Waking up, she continues toward a drying room where several other busts wait to be fired. Astounding clay heads stare at her. A full-bearded man with kind eyes and high, rounded cheeks smiles at her with thin lips surrounded by hair. The clay hair reminds her of spaghetti. Another head is of a child, a girl with hair piled high on her head and long curved brows above opened eyes. Her lips open in a pleasant smile.
She stops longer at the third bust, a twenty-something woman with stray hair that has more fullness on the right side. Her eyes, dark and round, look right at Lavinia. Over her cheek is the small, raised, dark medallion like her own. The same woman from the other room, but she is older and has a dimpled chin and a graceful neck above small rounded shoulders. Again she feels the chills and her hand goes to her own face and lands on her mole. She stands in front of the woman in disbelief.
“Lavinia, is that you?” George is standing near the kiln. “Thank you for the beautiful leaf.”
“What? How? This?” Lavinia blurts out. “But I’ve never modeled for you.”
George stands now, facing her. He looks conf
used.
“But I never gave you my permission.”
“That’s true.”
He moves closer, his hands raised. She steps back, suspicious now. He moves closer again. She moves back and backs herself into a torso, one whose body seems to swivel as if to look at her, whose fluidity seems to make it come alive.
She looks at the sculpture. “This one is nude!” She feels disgusted. “Is that me?” Her mouth opens so that her gum falls out. She stares coldly at George, like fired clay itself. “Is this me, too?” She’s now looking toward another nude torso.
“I’m fond of creating sculpture in the image of people I know. That’s all.”
“But I never posed for you.”
“I’m a gestural artist, and I sculpt from memory.”

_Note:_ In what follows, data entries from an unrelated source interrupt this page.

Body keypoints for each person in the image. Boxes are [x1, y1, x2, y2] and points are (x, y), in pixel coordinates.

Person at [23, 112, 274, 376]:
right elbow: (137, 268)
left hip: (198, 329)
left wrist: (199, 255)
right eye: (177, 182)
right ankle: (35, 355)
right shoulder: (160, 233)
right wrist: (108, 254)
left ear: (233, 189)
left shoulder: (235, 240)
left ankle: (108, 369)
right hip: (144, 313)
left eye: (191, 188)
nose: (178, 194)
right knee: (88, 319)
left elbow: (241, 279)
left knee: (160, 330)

Lavinia screws up her face. “Is that why you wanted to dance with me?” she demands, her voice rising to a tight, squealing pitch. “So you could make a sculpture? I thought you cared for me. I thought I could trust you. But you’ve been using me for your own benefit.”
George reaches his hands toward her.
“Get away. You’re a pervert.”
She sees his face flush, his eyes grow alert. She puts her hands over her eyes.
“How can you say that, Lavinia?”
“Have you been spying on me at home?” She squirms away from the beautiful work that feels too intimate, too intrusive. The space with all these figures feels too small for her and George’s face appears too large. She backs away from him, feeling trapped. She wants to run, to get out of here. She begins to sweat and her chest feels tight. She puts her hand on her shirt, clutching it. He’s talking. She doesn’t hear his words. She feels dizzy, disoriented. All she wants is air and space. But he’s still speaking.
“Of course not, Lavinia. This is art. I’m an artist. And this is the art that I make. I deduce from people.”